Die Organisation Open Platform e. V. hat es sich in enger Zusammenarbeit mit Crisp e. V. zur Aufgabe gemacht, die Potenziale der ukrainischen Diaspora für den Wiederaufbau auszuschöpfen. Im Oktober 2023 organisierten sie eine Veranstaltung zum Thema »Potentiale der Diaspora heben« der »Plattform Wiederaufbau Ukraine« der Bundesregierung. Gemeinsam mit anderen Organisationen aus der ukrainischen Community wurde anhand von Best Practices das enorme Potenzial einer Zusammenarbeit mit der ukrainischen Diaspora beim Wiederaufbau verdeutlicht. Im Rahmen der im Juni 2024 in Berlin stattfindenden »Ukraine Recovery Conference« soll das Thema »Potentiale der Diaspora und der globalen ukrainischen Community« weiter vertieft werden.

Herausforderungen

Mehr als zwei Jahre nach der vollumfänglichen russischen Invasion in die Ukraine ist klar geworden, dass Russlands verbrecherischer Krieg gegen die Ukraine die neue Realität darstellt. Russland wird seinen Krieg gegen die Ukraine (solange es militärisch dazu fähig ist, woran es alles setzt) fortsetzen. Die Herausforderungen für die ukrainische Gemeinschaft in Deutschland bleiben bestehen oder könnten sogar noch zunehmen.
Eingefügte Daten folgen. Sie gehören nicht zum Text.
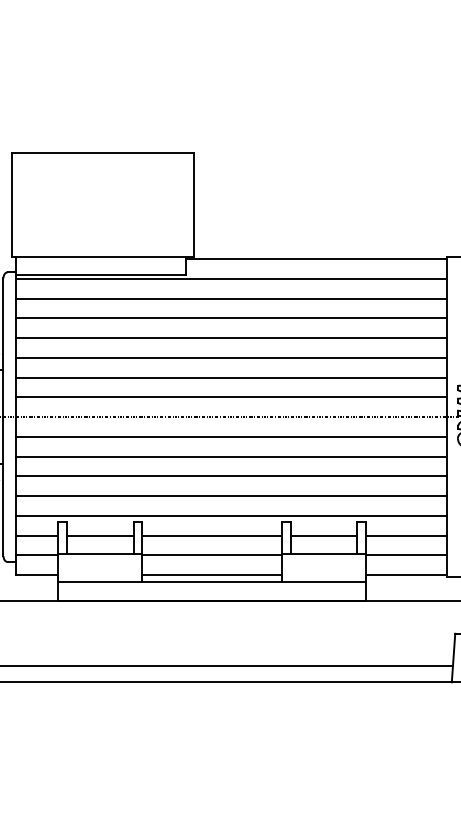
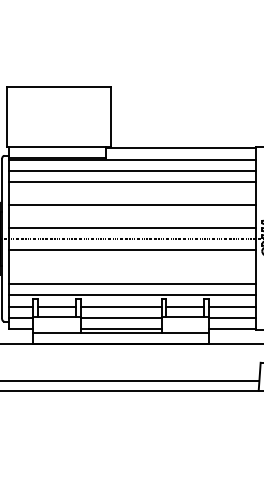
line: (231, 338) -> (132, 193), removed
line: (231, 378) -> (132, 216), removed
line: (231, 456) -> (132, 261), removed
line: (231, 476) -> (132, 272), removed

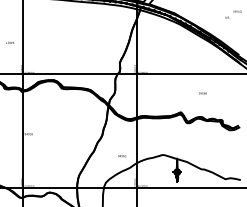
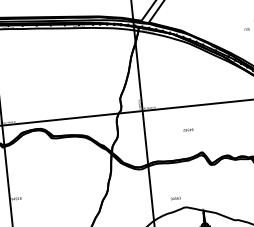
text: (202, 93) -> (187, 130), moved
text: (122, 156) -> (176, 198), moved

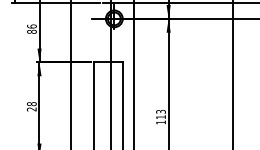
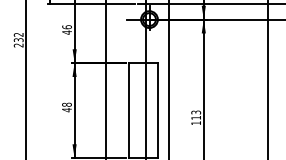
text: (31, 31) -> (66, 32), 86 -> 46
text: (31, 109) -> (66, 110), 28 -> 48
Die vergangenen zwei Jahre brachten die Ukrainer:innen an die Grenzen ihrer mentalen und physischen Kräfte. Wie die ukrainische Menschenrechtsaktivistin und Nobelpreisträgerin Oleksandra Matwijtschuk sagte: »Wir laufen einen Marathon mit der Geschwindigkeit eines Sprints«. Doch die Kräfte reichen bei vielen nur für ein paar Schritte. Zeit zum Ausruhen bleibt nicht. Eine Erholung wäre aber auch kaum möglich in einer Zeit, in der die Menschen in der Ukraine tagtäglich ums Überleben kämpfen.
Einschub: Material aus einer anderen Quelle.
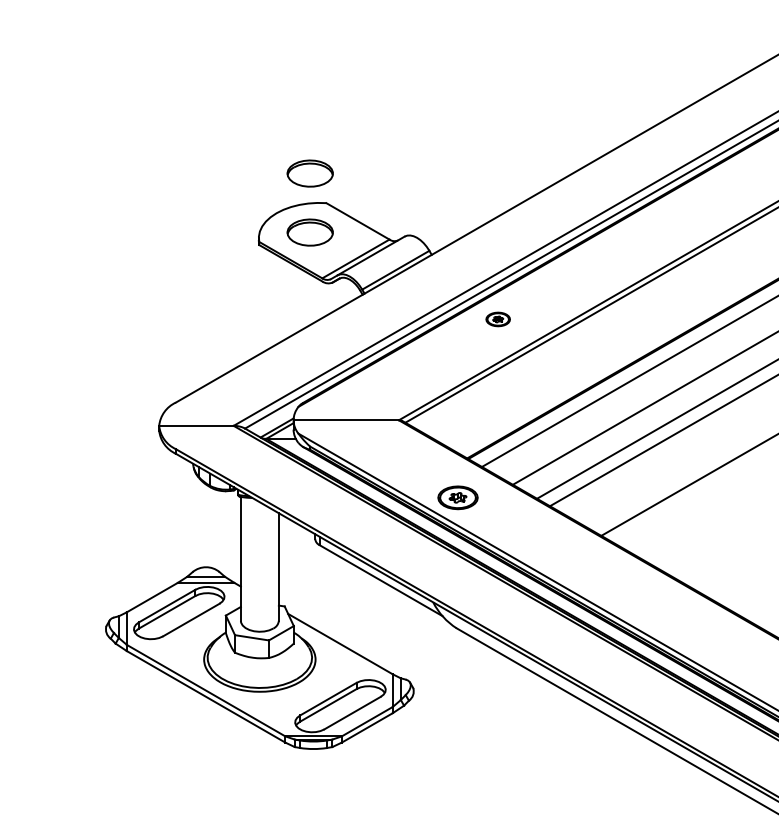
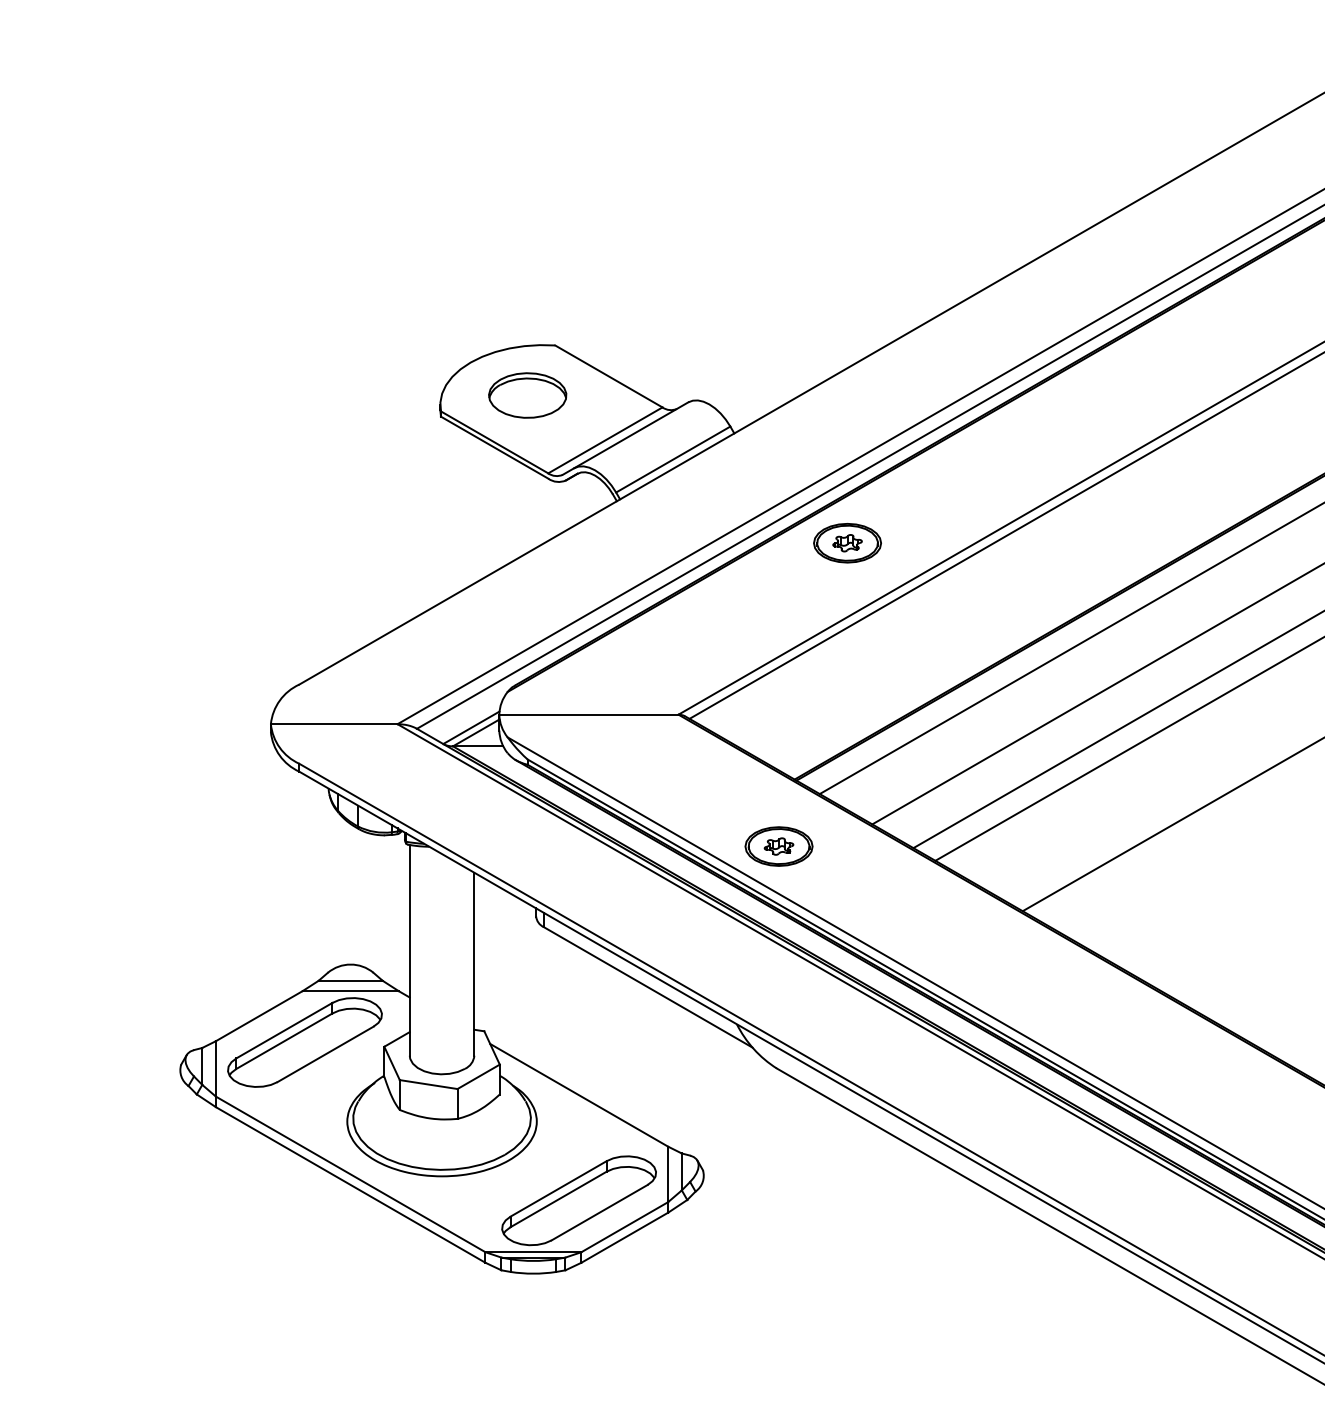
part: (309, 173) -> (526, 295), removed
part: (497, 319) -> (846, 543), size x1.67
Die allermeisten Menschen engagieren sich ehrenamtlich in der ukrainischen Community. In vielen Fällen gehen die Freiwilligen Vollzeitjobs nach, denn keine der Organisationen der ukrainischen Community bekommt institutionelle Förderung, die es ermöglichen würde, Menschen für ihre Arbeit mittel- und langfristig einzustellen. Viele Menschen kommen an die Grenzen ihrer Belastungsfähigkeit, und manche gehen auch darüber hinaus und erleiden einen Burnout.
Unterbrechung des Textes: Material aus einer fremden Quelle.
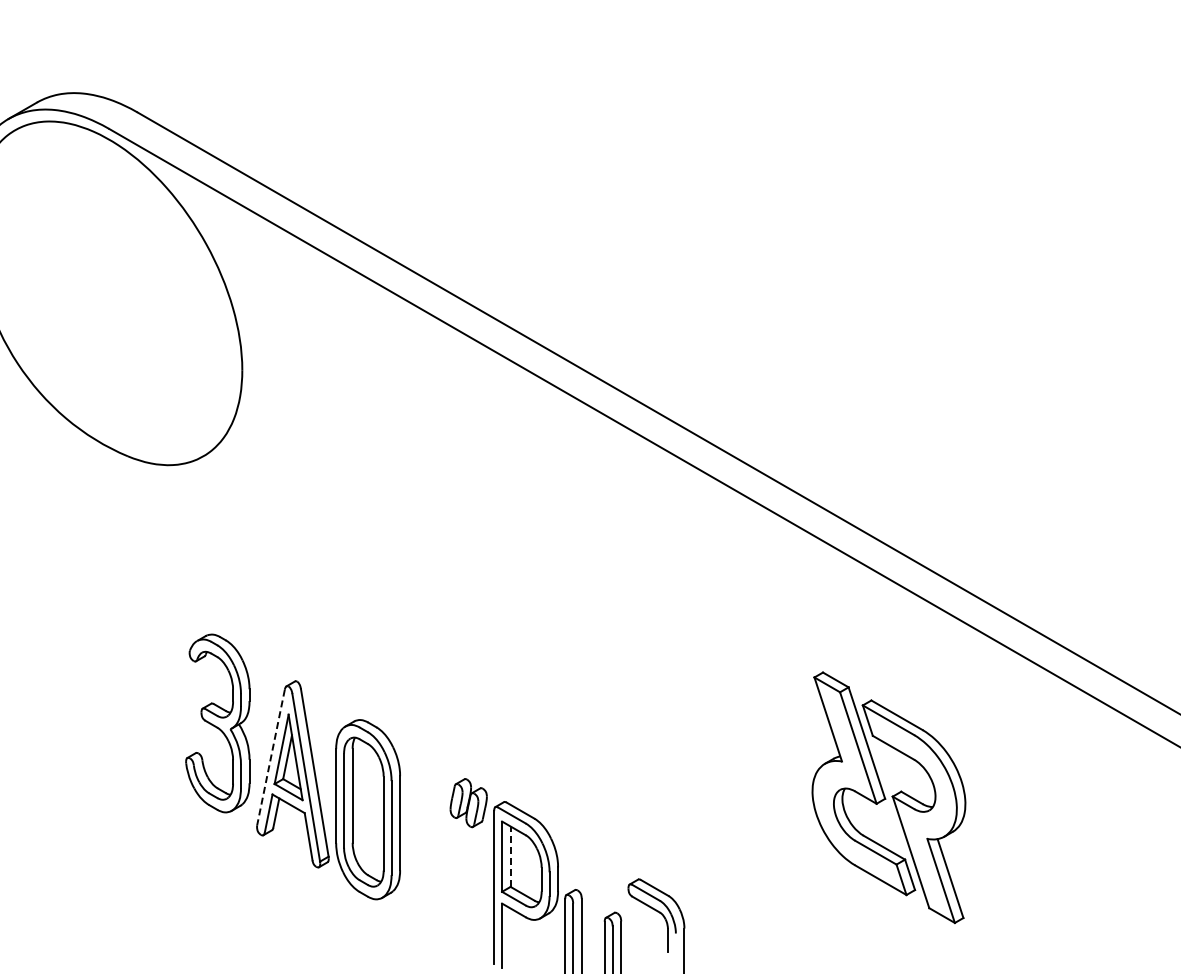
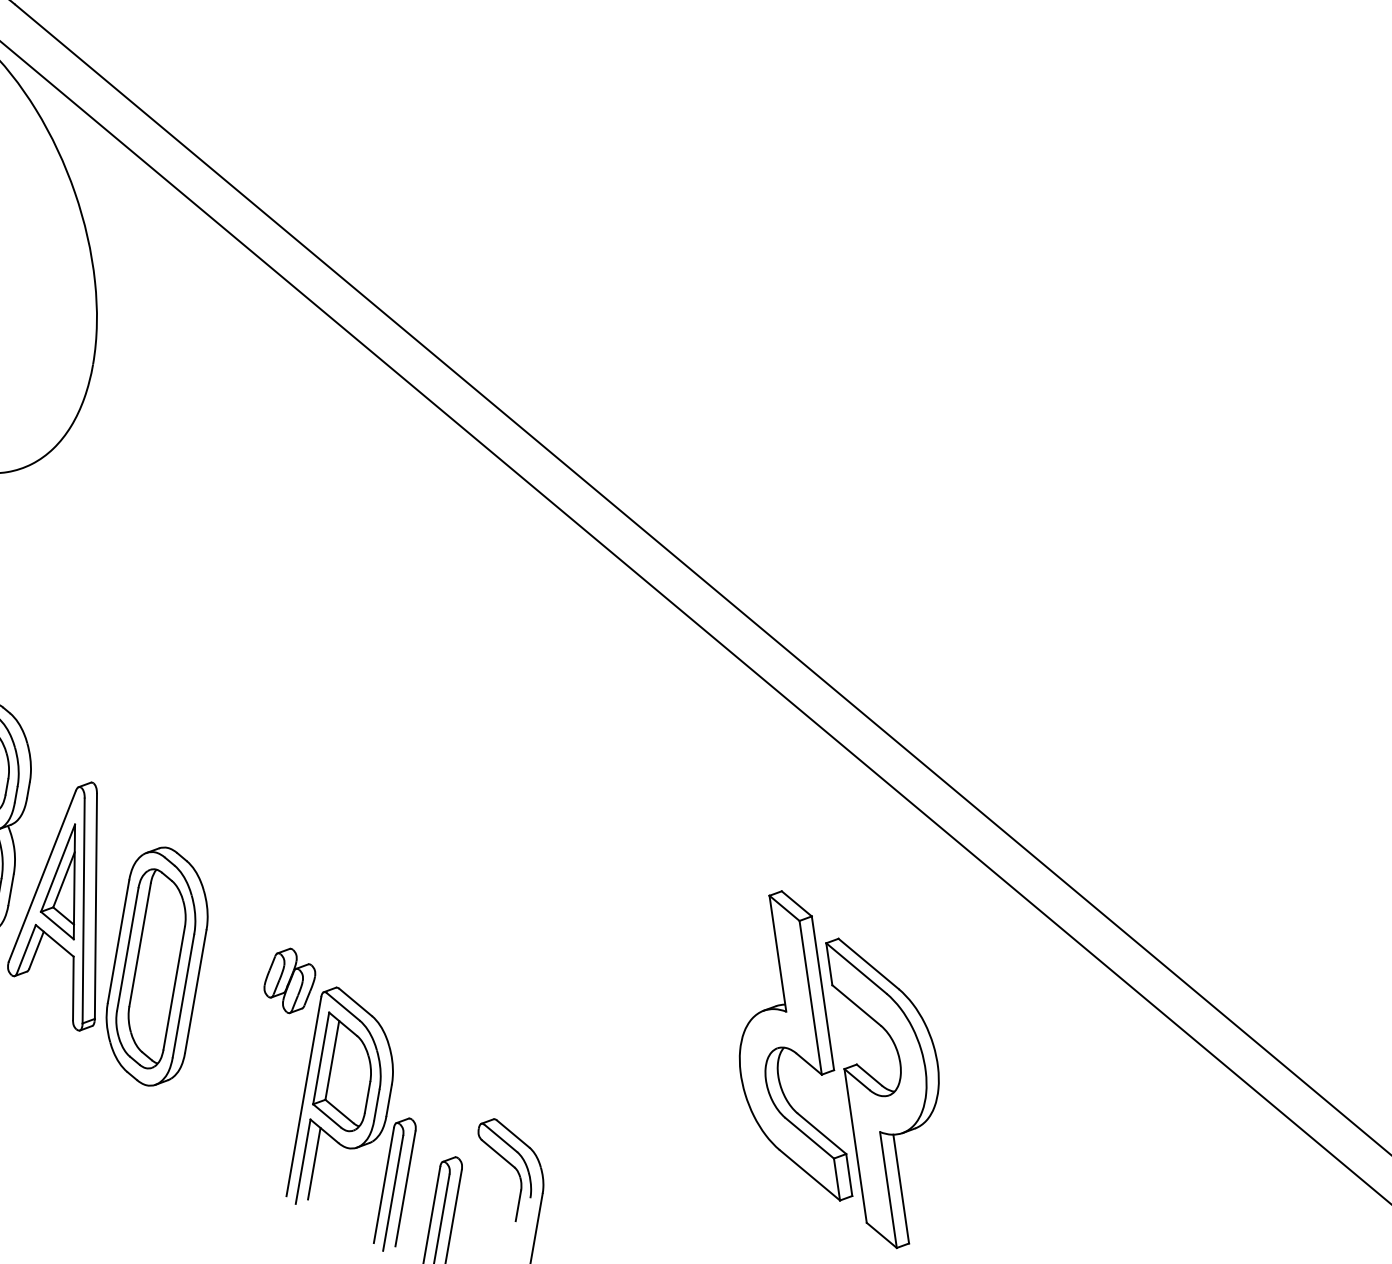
line: (270, 757) -> (41, 876), dashed -> solid
line: (510, 856) -> (332, 1060), dashed -> solid
line: (510, 935) -> (314, 1163), added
Daher ist die gegenseitige Unterstützung innerhalb der Community besonders wichtig. Trotz der Konsolidierung der Kräfte erweist sich der Aufbau starker Institutionen mit nachhaltigen Strukturen und Prozessen deutschlandweit als große Herausforderung. Wichtig ist dabei, dass die neu geschaffenen Strukturen und Formate nicht an Personen gebunden sind, sondern unabhängig davon, wer an der Spitze steht, Bestand haben sowie gut miteinander Vernetzt sind.

Fazit

Die ukrainische Community in Deutschland hat sich nach 2022 beachtlich entwickelt. Den neuen Aufgaben und Herausforderungen, die mit der russischen Invasion der Ukraine verbunden waren, ist man mit einer zunehmenden Professionalisierung und einer Skalierung der Kapazitäten begegnet. Die erhöhte Sichtbarkeit der Community trägt nicht nur zur direkten Unterstützung in der Ukraine – einer zentralen Aufgabe der Community – bei, sondern fördert auch den Wissenstransfer in die und den Wissensaustausch mit der deutschen Gesellschaft. Die ukrainische Community ist zu einem wichtigen Akteur geworden, der zunehmend als relevanter Gesprächspartner in politischen und gesellschaftlichen Diskursen anerkannt wird.

Trotz dieser positiven Entwicklung gibt es auch Herausforderungen, wie die psychische Belastung der Community-Mitglieder oder eine fehlende langfristige Finanzierung für die neuentstandenen Strukturen. Daher sind die weitere Professionalisierung, Institutionalisierung und Schaffung einer starken und nachhaltigen Struktur oberste Prioritäten, um die gewachsene ukrainische Community in Deutschland fest als »ukrainische Stimme« zu etablieren.